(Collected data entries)
:::::

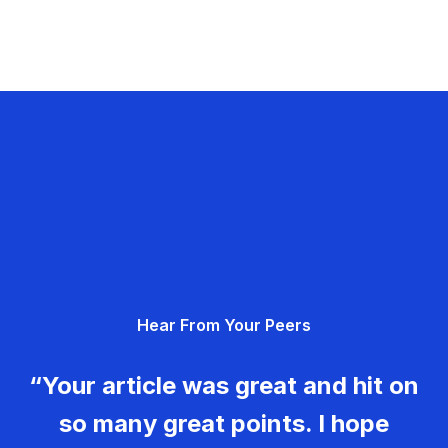
Hear From Your Peers
“Your article was great and hit on
so many great points. I hope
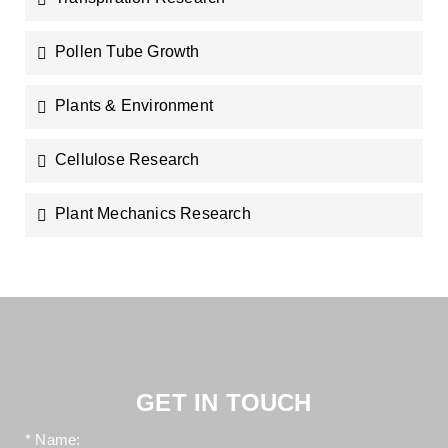
Pollen Tube Growth
Plants & Environment
Cellulose Research
Plant Mechanics Research
GET IN TOUCH
* Name:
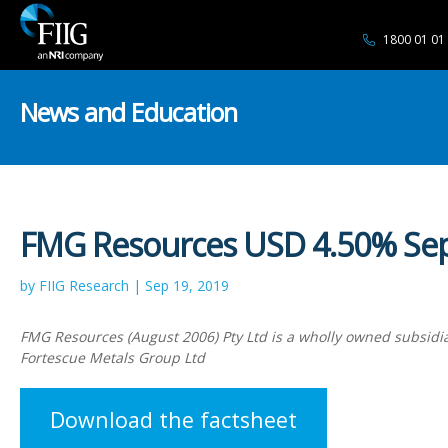
1800 01 01
News and Education
FMG Resources USD 4.50% Se
by FIIG Research | Sep 19, 2019
FMG Resources (August 2006) Pty Ltd is a wholly owned subsidia
Fortescue Metals Group Ltd
Download the factsheet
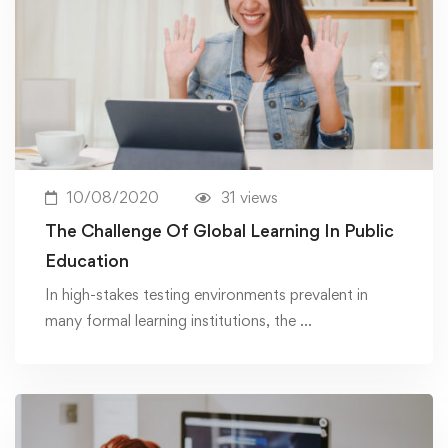
10/08/2020
31 views
The Challenge Of Global Learning In Public
Education
In high-stakes testing environments prevalent in
many formal learning institutions, the …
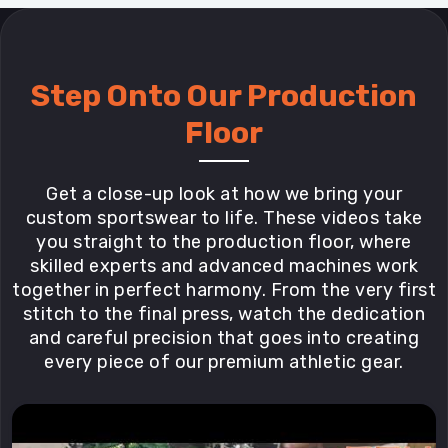
Step Onto Our Production
Floor
Get a close-up look at how we bring your
custom sportswear to life. These videos take
you straight to the production floor, where
skilled experts and advanced machines work
together in perfect harmony. From the very first
stitch to the final press, watch the dedication
and careful precision that goes into creating
every piece of our premium athletic gear.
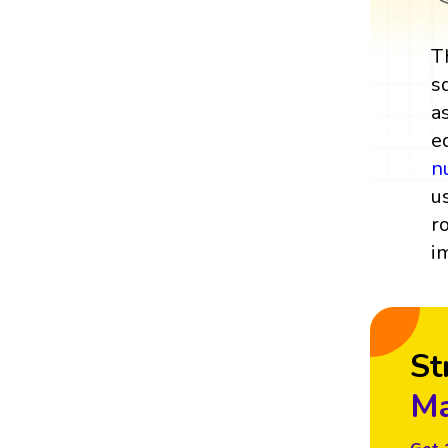
T
s
a
e
n
u
r
i
St
Ma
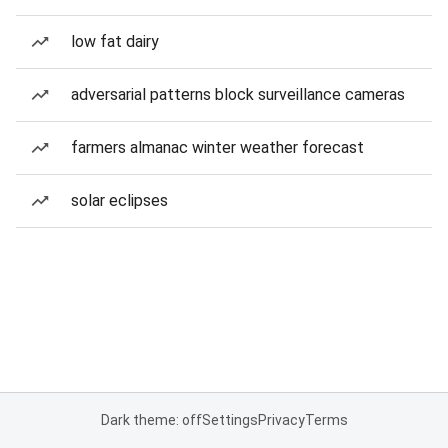
low fat dairy
adversarial patterns block surveillance cameras
farmers almanac winter weather forecast
solar eclipses
Dark theme: off
Settings
Privacy
Terms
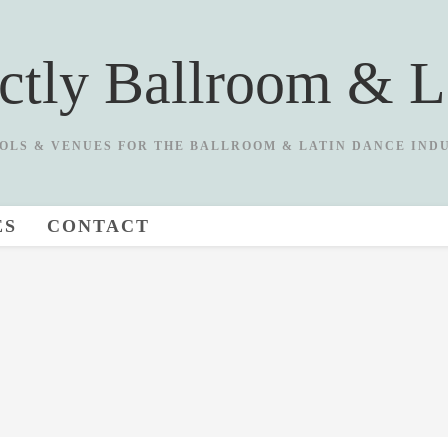
ictly Ballroom & L
OLS & VENUES FOR THE BALLROOM & LATIN DANCE IND
ES
CONTACT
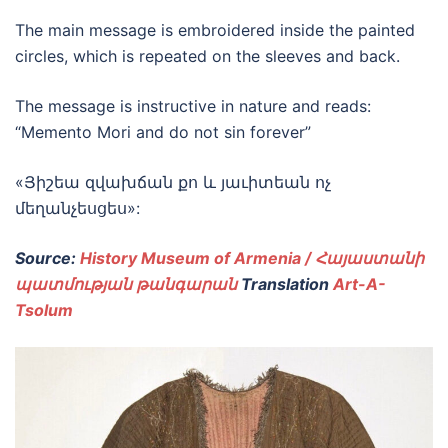
The main message is embroidered inside the painted
circles, which is repeated on the sleeves and back.
The message is instructive in nature and reads:
“Memento Mori and do not sin forever”
«Յիշեա զվախճան քո և յաւիտեան ոչ
մեղանչեսցես»:
Source:
History Museum of Armenia / Հայաստանի
պատմության թանգարան
Translation
Art-A-
Tsolum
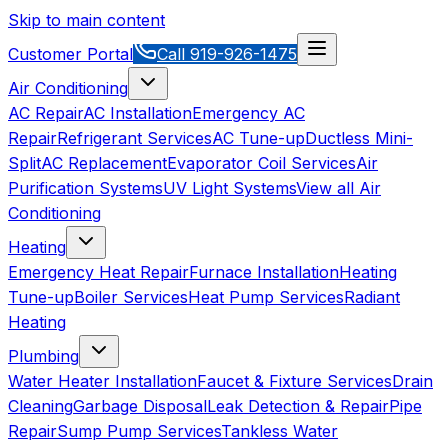
Skip to main content
Customer Portal
Call
919-926-1475
Air Conditioning
AC Repair
AC Installation
Emergency AC
Repair
Refrigerant Services
AC Tune-up
Ductless Mini-
Split
AC Replacement
Evaporator Coil Services
Air
Purification Systems
UV Light Systems
View all
Air
Conditioning
Heating
Emergency Heat Repair
Furnace Installation
Heating
Tune-up
Boiler Services
Heat Pump Services
Radiant
Heating
Plumbing
Water Heater Installation
Faucet & Fixture Services
Drain
Cleaning
Garbage Disposal
Leak Detection & Repair
Pipe
Repair
Sump Pump Services
Tankless Water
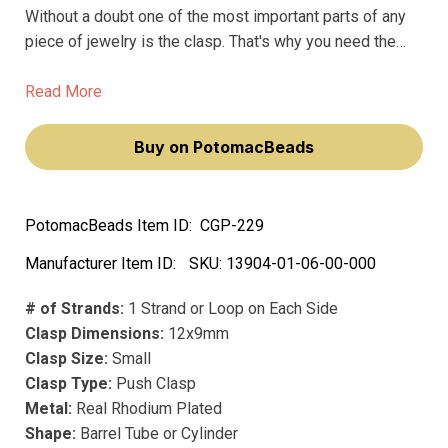
Without a doubt one of the most important parts of any
piece of jewelry is the clasp. That's why you need the
Push Clasp from Claspgarten. These premium clasps are
the best in the business, and won't fade or deteriorate
Read More
over time like other clasps on the market.
Buy on PotomacBeads
PotomacBeads Item ID:
CGP-229
Manufacturer Item ID:
SKU:
13904-01-06-00-000
# of Strands:
1 Strand or Loop on Each Side
Clasp Dimensions:
12x9mm
Clasp Size:
Small
Clasp Type:
Push Clasp
Metal:
Real Rhodium Plated
Shape:
Barrel Tube or Cylinder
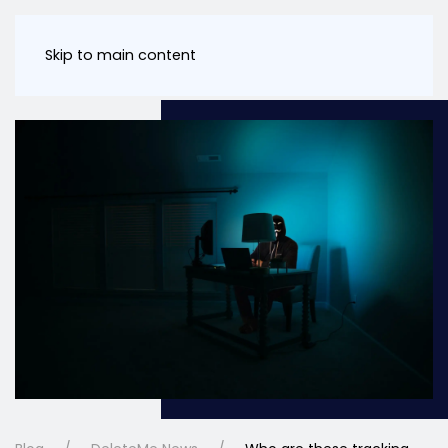
Skip to main content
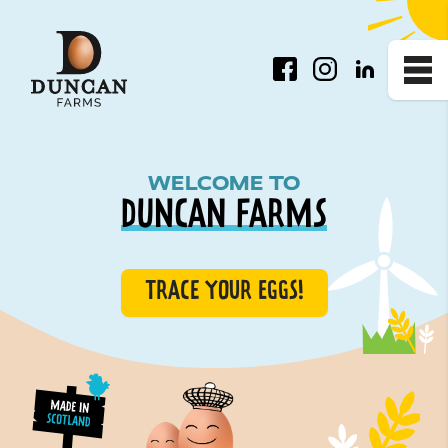
Facebook
Instagram
LinkedIn
Me
Homepage
WELCOME TO
DUNCAN FARMS
TRACE YOUR EGGS!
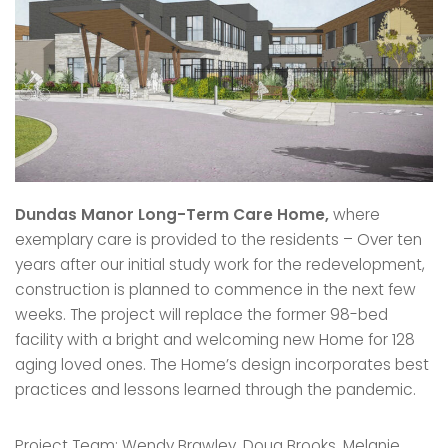
Dundas Manor Long-Term Care Home,
where
exemplary care is provided to the residents – Over ten
years after our initial study work for the redevelopment,
construction is planned to commence in the next few
weeks. The project will replace the former 98-bed
facility with a bright and welcoming new Home for 128
aging loved ones. The Home’s design incorporates best
practices and lessons learned through the pandemic.
Project Team: Wendy Brawley, Doug Brooks, Melanie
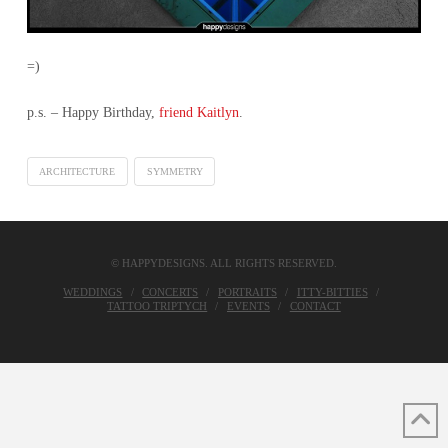
=)
p.s. – Happy Birthday,
friend Kaitlyn
.
ARCHITECTURE
SYMMETRY
© HAPPYDESIGNS. ALL RIGHTS RESERVED.
WEDDINGS
CONCERTS
PORTRAITS
ITTY-BITTIES
TATTOO TRIPTYCH
EVENTS
CONTACT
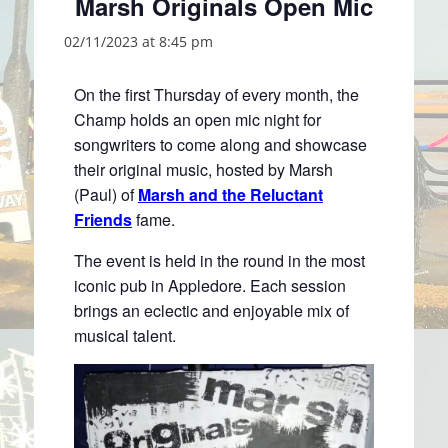
Marsh Originals Open Mic
02/11/2023 at 8:45 pm
On the first Thursday of every month, the
Champ holds an open mic night for
songwriters to come along and showcase
their original music, hosted by Marsh
(Paul) of
Marsh and the Reluctant
Friends
fame.
The event is held in the round in the most
iconic pub in Appledore. Each session
brings an eclectic and enjoyable mix of
musical talent.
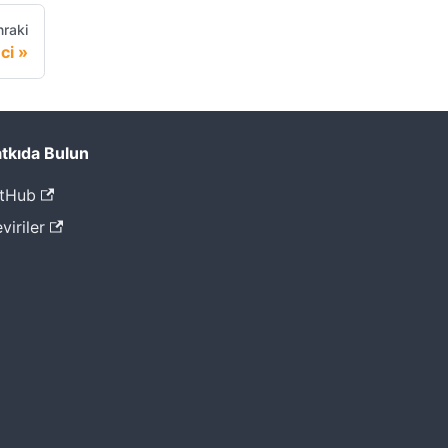
raki
ci
tkıda Bulun
tHub
viriler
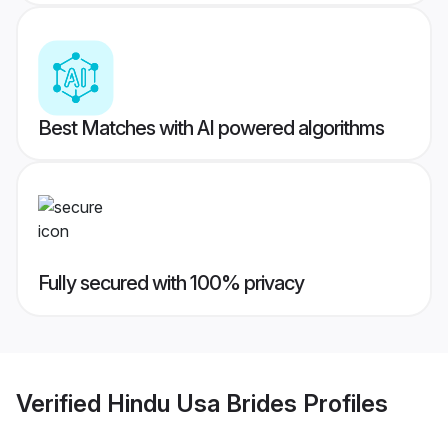
Best Matches with AI powered algorithms
Fully secured with 100% privacy
Verified
Hindu Usa Brides
Profiles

:::::

Rewrite the part of the listing that runs from its start through the line containing "many formal learning institutions, the …", both ends included, replacing "Education" with "Learning" and leaving everything else unchanged. Omit the pictures from your answer.

• [ANSWER SPACE]:
Hear From Your Peers
“Your article was great and hit on
so many great points. I hope
Pollen Tube Growth
Plants & Environment
Cellulose Research
Plant Mechanics Research
GET IN TOUCH
* Name:
1800 01 01
News and Learning
FMG Resources USD 4.50% Se
by FIIG Research | Sep 19, 2019
FMG Resources (August 2006) Pty Ltd is a wholly owned subsidia
Fortescue Metals Group Ltd
Download the factsheet
10/08/2020
31 views
The Challenge Of Global Learning In Public
Learning
In high-stakes testing environments prevalent in
many formal learning institutions, the …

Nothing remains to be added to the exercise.